_TRY IT_.
In the entries below, find the line with "15: (355, 247, 11.95)" and print exactly every line from there up to and including the line with "35: (715, 68, 10.29)", with no other lines.

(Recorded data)
*** Begin section ***

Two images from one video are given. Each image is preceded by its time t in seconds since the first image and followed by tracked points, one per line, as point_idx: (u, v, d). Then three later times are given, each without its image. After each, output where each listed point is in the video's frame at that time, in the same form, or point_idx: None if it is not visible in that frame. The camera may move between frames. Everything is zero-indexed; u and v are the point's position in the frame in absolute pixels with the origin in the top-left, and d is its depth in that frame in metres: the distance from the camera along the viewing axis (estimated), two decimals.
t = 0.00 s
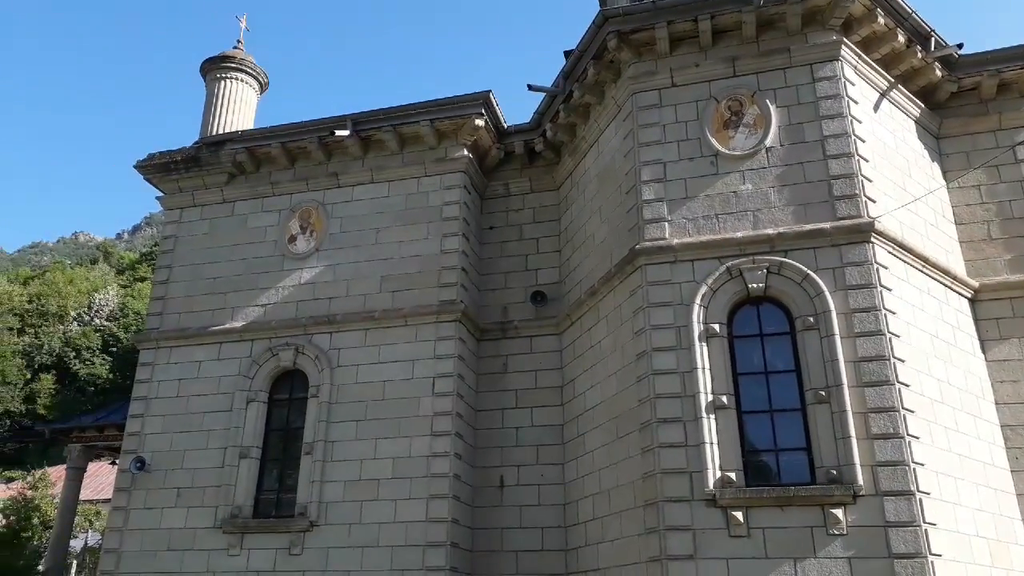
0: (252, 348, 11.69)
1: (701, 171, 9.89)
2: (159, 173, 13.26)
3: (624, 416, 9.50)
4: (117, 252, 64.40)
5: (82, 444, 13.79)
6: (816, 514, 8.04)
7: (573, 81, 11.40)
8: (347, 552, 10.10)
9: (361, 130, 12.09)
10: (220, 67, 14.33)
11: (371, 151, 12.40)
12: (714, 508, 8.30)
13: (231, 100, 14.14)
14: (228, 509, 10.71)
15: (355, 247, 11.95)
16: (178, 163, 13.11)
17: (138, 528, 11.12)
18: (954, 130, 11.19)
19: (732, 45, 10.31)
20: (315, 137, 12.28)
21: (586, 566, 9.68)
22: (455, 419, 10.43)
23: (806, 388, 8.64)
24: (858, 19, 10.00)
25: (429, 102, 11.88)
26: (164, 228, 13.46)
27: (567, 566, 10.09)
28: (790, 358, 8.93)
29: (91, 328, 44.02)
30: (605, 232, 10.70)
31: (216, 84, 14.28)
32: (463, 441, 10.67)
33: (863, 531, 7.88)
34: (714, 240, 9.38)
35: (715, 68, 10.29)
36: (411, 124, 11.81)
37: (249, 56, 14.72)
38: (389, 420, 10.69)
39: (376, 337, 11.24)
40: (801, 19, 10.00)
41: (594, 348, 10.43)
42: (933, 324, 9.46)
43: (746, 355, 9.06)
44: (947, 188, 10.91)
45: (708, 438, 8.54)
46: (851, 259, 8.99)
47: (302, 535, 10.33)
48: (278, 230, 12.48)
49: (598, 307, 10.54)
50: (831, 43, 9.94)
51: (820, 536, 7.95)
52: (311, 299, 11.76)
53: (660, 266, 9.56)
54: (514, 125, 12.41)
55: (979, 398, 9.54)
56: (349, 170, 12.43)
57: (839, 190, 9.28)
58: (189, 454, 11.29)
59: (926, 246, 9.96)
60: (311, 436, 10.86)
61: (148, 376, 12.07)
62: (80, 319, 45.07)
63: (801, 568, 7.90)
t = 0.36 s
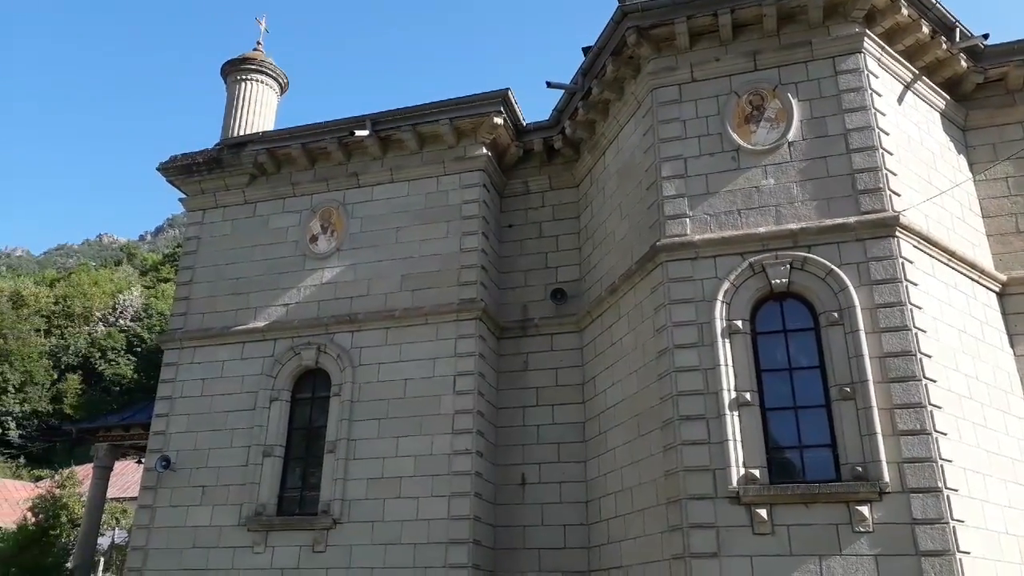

*** End section ***

_COMPLETED TASK_.
15: (355, 247, 11.95)
16: (178, 163, 13.11)
17: (138, 528, 11.12)
18: (954, 130, 11.19)
19: (732, 45, 10.31)
20: (315, 137, 12.28)
21: (586, 566, 9.68)
22: (455, 419, 10.43)
23: (806, 388, 8.64)
24: (858, 19, 10.00)
25: (429, 102, 11.88)
26: (164, 228, 13.46)
27: (567, 566, 10.09)
28: (790, 358, 8.93)
29: (91, 328, 44.02)
30: (605, 232, 10.70)
31: (216, 84, 14.28)
32: (463, 441, 10.67)
33: (863, 531, 7.88)
34: (714, 240, 9.38)
35: (715, 68, 10.29)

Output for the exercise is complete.